À quand remonte l’émergence de groupes de Métis (avec un grand M), au sens d’un peuple ou d’une nation distincte ? Certainement à la Rivière Rouge, au 19e siècle, mais en réalité bien avant, dans les Grands Lacs et en Acadie. Pourquoi et comment un tel groupe a-t-il émergé ? Qu’est-ce qui le caractérise au plan identitaire ? Le phénotype certes, mais essentiellement, une très grande variabilité de marqueurs culturels relatifs aux origines, aux moeurs, au syncrétisme religieux, à une niche dans la division du travail et enfin certes, le regard de l’Autre qui fige le Métis à mi-chemin entre le Sauvage primitif et le Blanc civilisé.

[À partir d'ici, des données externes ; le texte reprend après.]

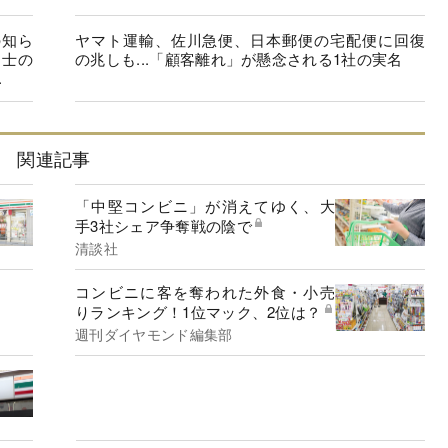
の知ら
ヤマト運輸、佐川急便、日本郵便の宅配便に回復
同士の
の兆しも...「顧客離れ」が懸念される1社の実名
.
関連記事
「中堅コンビニ」が消えてゆく、大
手3社シェア争奪戦の陰で
清談社
コンビニに客を奪われた外食・小売
りランキング！1位マック、2位は？
週刊ダイヤモンド編集部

Avec la création d’une mission destinée aux Métis de la Rivière Rouge en 1818, personne ne pouvait plus nier l’existence des Métis, de leur conscience nationale et, ultérieurement, de leur résistance à la politique canadienne visant leur expropriation et leur dispersion.

Porteur du paradigme barbarie-civilisation, le rapport colonial conduit soit à l’élimination de l’Autre, soit à son exclusion, soit à son incorporation-assimilation sur le mode du métissage. Dans ce dernier cas, le métissage est pensé sur le mode de l’absorption de l’Autre en Soi. Les modalités varient selon les acteurs, les contextes, les époques : politiques de peuplement, interdictions de mariages inter-ethniques, etc. Les agents de l’État tiennent habituellement le discours le plus radicalement assimilationniste, alors que les missionnaires envisagent des étapes ou des degrés de mélange intermédiaires. Des individus, des sous-groupes, des peuples peuvent résister à ce processus d’amalgamation, tels ces coureurs de bois et voyageurs devenus Indiens ou encore, ces descendants de Français, d’Anglais, d’Indiens devenus non pas métis, mais Métis. Voilà ce dont Devrim Karahasan fait l’histoire. Une magnifique contribution.